Extracted text.
THE VALENCIA REGION in Spain is known for two main things — its blindingly white sand beaches (Costa Blanca) and its cuisine, mainly the rich and flavorful paella. But, aside from the thick and creamy rice dishes, the area is dotted with some of the best eats in the entire country.
This swanky, Michelin-starred restaurant is housed in Hotel Palacio Marqués de Caro. Step down the stairs from the entrance into a warm, cave-like atmosphere offset with twinkling, white lights. Some of the best food in the region is served on the spot’s pristine, white tablecloths.
Every dish is a picture of perfection: flower petals draped over veggies and shellfish (menestra fria de verduras y moluscos con jugo iodado de guisantes, or cold vegetable and mollusk stew with a pea reduction), tomato peels and sundried tomatoes over fried egg (huevos fritos con emulsión de tocino a la brasa or fried egg with a grilled bacon emulsion).
Even the desserts, such as the café con leche quemada, mantequilla y nueces de macadamia, (coffee with burnt milk, butter and macadamia nuts) are works of art and bursting with flavor. English translation doesn’t do these dishes justice.
Chef Ricard Camarena clearly knows his food, and every plate gives dedicated food lovers a reason to fall deeper in love with his traditional Mediterranean cuisine. Dishes vary according to season and the chef’s whim.
Calle Almirante, 14, Valencia 46003 (18€ – 25€)
Casa Montaña has got it all — a tasting room, an aging room, a tavern and a cellar stocked with thousands of bottles of wine, many from the region. This century-old tavern serves up tapas of every kind, nearly all of them straight from the farms and sea of Valencia.
Start with a plate of Iberian Ham, a silky smooth dish that is popular throughout Spain, then sample the cod croquettes or the fava beans spiced with ham (michirones). If there’s still room after tapas and vino, indulge in desserts like flan mousse and truffles.
Calle Jose Benlliure, 69, 46011 Valencia.

Source excerpt.

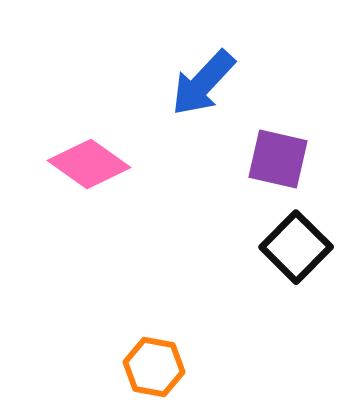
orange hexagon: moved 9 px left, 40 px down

Requirement 1. Do the following statements agree with the text on dining in Valencia? For each, answer yes or no and quote the deciding words. (a) The Michelin-starred restaurant is located inside Hotel Palacio Marqués de Caro. (b) Casa Montaña is a recently opened tavern. (c) The dishes at the Michelin-starred restaurant stay the same all year.
Requirement 2. Write what comes next in the text on dining in Valencia, picking up after its final line.

Exercise answer 1.
(a) Yes: "This swanky, Michelin-starred restaurant is housed in Hotel Palacio Marqués de Caro."
(b) No: "This century-old tavern serves up tapas of every kind"
(c) No: "Dishes vary according to season and the chef’s whim."

Exercise answer 2.
The restaurant is closed the second half of August.
Slick on the outside, inviting on the inside, La Ferradura is an architectural treat. Its oversized outdoor terrace can accommodate hundreds of diners who want to enjoy undiluted views of the picture-perfect Mediterranean.
While the house specialties are the traditional rice dishes, the menu offers a variety of regional treats like the the carpaccio de bacalao marinado al eneldo fresco con coulis de tomato (cod carpaccio marinated in fresh dill with a tomato coulis), and gambas al ajillo meridional (breath-kicking garlic shrimp).
Pulpo afeira con cachelos (octopus with potatoes), esgarraet de pimiento con mojama en aceite de oliva virgen (a local preparation of peppers and tuna in olive oil), suquet de pescado y mariscos (fish and seafood in a sauce of garlic, almonds and tomatoes), and chuletón de buey a la parilla (grilled T-Bone ox steak) are just a few choices that may have you rethinking your ideas about Spanish cuisine.
After the meal, if there’s still room, you can sip on a cafe con leche and indulge in the mousse — there is a kiwi banana version that is divine.
Avenida Mare Nostrum, 42, 46120 Alboraya. (6€ – 24€)
Located on the water in Alicante, Darsena offers hundreds of rice concoctions, meat and seafood meals. Try the sea bass with Alicante veggies or the salmon brought to the table wrapped in paper. After the main course, check out the vast array of postres and people watch thanks to the large panoramic windows. Sinful.
Marina Deportiva, Muelle Levante 6, 03001 Alicante. (10€ – 25€)
Restaurante Monastrell, at the five-star Hospes Amérigo, is the crown jewel of culinary action in Valencia. Helmed by Chef María José San Román, who recently trained the White House chef how to prepare the perfect paella and is dubbed the “Saffron Queen,” this establishment cooks up some of the most savory dishes in the world.
One of the chef’s most delectable treats is her unique oyster appetizer. From-the-sea oysters are prepared with slices of juicy green apples, fennel, refreshing cucumber juice and vermouth. Not sure what to dine on for the main course? The lobster with vermicelli “paella” is something you can’t miss with.
For dessert, the extensive list might have you at a loss. My suggestion? Try the Tanzanian chocolate soil with french toast brioche and orange ice cream.
This restaurant may bit a bit out of budget (prices aren’t listed on the menu), but if you’ve got money to spend, it won’t be wasted here. The renowned chef also owns other more budget-friendly properties in Alicante, including the gorgeous La Taberna del Gourmet.
Calle de San Fernando, 10, 03002 Alicante.
There are plenty of restaurants in the Valencia region that deliver some damn good paella, but a favorite is Restaurante Barranco Playa in Benidorm.
This little gem treats diners to beachside dining (200 meters from the sand) and a very fine paella.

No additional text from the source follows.